* _TASKS TO CARRY OUT_:
1 > In the Bass Rock history, from whom did Robert of Lauder receive a charter for one half of the Bass in 1316?
2 > Carry on the Bass Rock history from the point where it ends.
=== EXTRACT ===
A castle has stood on the Bass Rock since at least the early 15th century although now only some sections of later wall remain and a lighthouse has been built on top of it.
The Bass Rock is said to have been the site of a small hermitage and chapel associated with St Baldred and he may have died there in 756. Subsequently the island seems to have been a possession of the church. The Lauder family are generally attributed as the earliest secular owners of the island, the church retaining the part most closely associated with St Baldred, although when they took ownership is not completely clear.
Some sources state, without seemingly providing proof, that the Bass Rock was granted to the Lauder family by Malcolm III some time before 1093.
In the 12th or 13th centuries a daughter of Lauder of the Bass is said to have married a laird of Anstruther, which is supposed to have later been immortalised in verse as the song of Maggie Lauder, written by Francis Sempill of Belltrees in the 17th century. Some sources suggest that Maggie Lauder was Margaret Lauder, daughter of Sir Robert Lauder of the Bass, and that William de Anstruther brought her across the Forth as his wife during the reign of Alexander I. However since Alexander died in 1124 and William isn’t supposed to have settled at Anstruther until 1130 this seems unlikely.
I’ve lived in Fife, baith maid and wife,
These ten years and a quarter;
Gin’ ye should come to Anster fair,
Speir ye for Maggie Lauder.
The Book of Scottish Song
What is known is that in 1316 Robert of Lauder received a charter of one half of the Bass from William de Lamberton, bishop of St Andrews. This could be interpreted one of two ways, either the Lauder family receiving the part which the church had retained to add to their part or the Lauder family receiving part of the Bass Rock for the first time.
The tomb of Sir Robert Lauder of The Bass, could still be seen in the old kirk of North Berwick in 1718, carved with the date of death of 1311. If correct this may have been the father of the aforementioned Robert, so confirming that the Lauders were in possession of at least some of The Bass before 1316, although some have suggested the date may actually have been a misread 1411.
Hic jacet bonus Robertus Lauder, Magnus Dominus de Congleton et le Bass, qui obiit mense Maii, 1311.
Here lies the good Robert Lauder, the great Laird of Congleton and Bass, who died in the month of May, 1311.
=== GIVEN DATA ===
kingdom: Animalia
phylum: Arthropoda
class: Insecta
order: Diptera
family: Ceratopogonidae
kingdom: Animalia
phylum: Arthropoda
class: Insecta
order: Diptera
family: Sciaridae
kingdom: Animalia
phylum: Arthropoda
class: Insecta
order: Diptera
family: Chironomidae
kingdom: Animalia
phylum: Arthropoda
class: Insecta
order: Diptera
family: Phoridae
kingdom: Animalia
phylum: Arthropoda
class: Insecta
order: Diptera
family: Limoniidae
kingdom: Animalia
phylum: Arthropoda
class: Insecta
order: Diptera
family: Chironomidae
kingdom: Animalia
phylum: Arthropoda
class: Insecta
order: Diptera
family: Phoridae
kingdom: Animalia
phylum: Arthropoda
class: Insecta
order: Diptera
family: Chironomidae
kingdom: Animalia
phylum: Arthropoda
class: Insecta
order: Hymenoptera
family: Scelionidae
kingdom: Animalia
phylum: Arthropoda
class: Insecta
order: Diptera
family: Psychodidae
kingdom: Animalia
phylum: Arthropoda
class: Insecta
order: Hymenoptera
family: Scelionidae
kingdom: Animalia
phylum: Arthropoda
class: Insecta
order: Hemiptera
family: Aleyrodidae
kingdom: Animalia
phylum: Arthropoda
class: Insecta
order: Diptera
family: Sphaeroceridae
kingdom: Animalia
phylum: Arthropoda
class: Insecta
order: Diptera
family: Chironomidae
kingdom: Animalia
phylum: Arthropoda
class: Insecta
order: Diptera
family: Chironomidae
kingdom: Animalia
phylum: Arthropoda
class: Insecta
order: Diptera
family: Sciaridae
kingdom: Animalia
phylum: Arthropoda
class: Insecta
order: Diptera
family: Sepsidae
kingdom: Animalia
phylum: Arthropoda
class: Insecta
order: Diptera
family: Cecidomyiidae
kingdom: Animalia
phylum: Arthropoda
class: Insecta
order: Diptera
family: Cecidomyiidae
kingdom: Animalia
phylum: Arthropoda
===
* _OUTPUTS IN ORDER_:
1 > William de Lamberton, bishop of St Andrews.

2 >
The Metrical History of Sir William Wallace, Volume III
David Stewart Erskine, Perth, 1790
It is perhaps worth noting at this point that generation after generation called their first-born son Robert, so there are numerous individuals named Sir Robert Lauder of The Bass over several centuries.
The Lauder family were quite prominent and their influence increased throughout the 14th century. In 1329 a Sir Robert was sent on diplomatic mission to England, in 1330 was Keeper of Berwick Castle, in 1333 was Chamberlain of Scotland during the minority of David II and in 1337 was Justiciar of Lothian. In 1377 a later Sir Robert’s cousin, Alan Lauder of Whitslaid, became Constable of Tantallon and purchased the Haltoun estate in Midlothian.
The end of the 14th century and start of the 15th century was a turbulent time, with competing branches of the Stewart family vying for influence. When Robert II died in 1390 his eldest son, John Stewart, ascended the throne as Robert III. John’s younger brother, Robert, Earl of Fife, who held the castle at North Berwick across the water from the Bass Rock, however continued to hold power as the King’s lieutenant until 1393 when power was transferred to Robert III and his young son, David. David was created 1st Duke of Rothesay in 1398 and his uncle the Earl of Fife was created the 1st Duke of Albany by Robert III.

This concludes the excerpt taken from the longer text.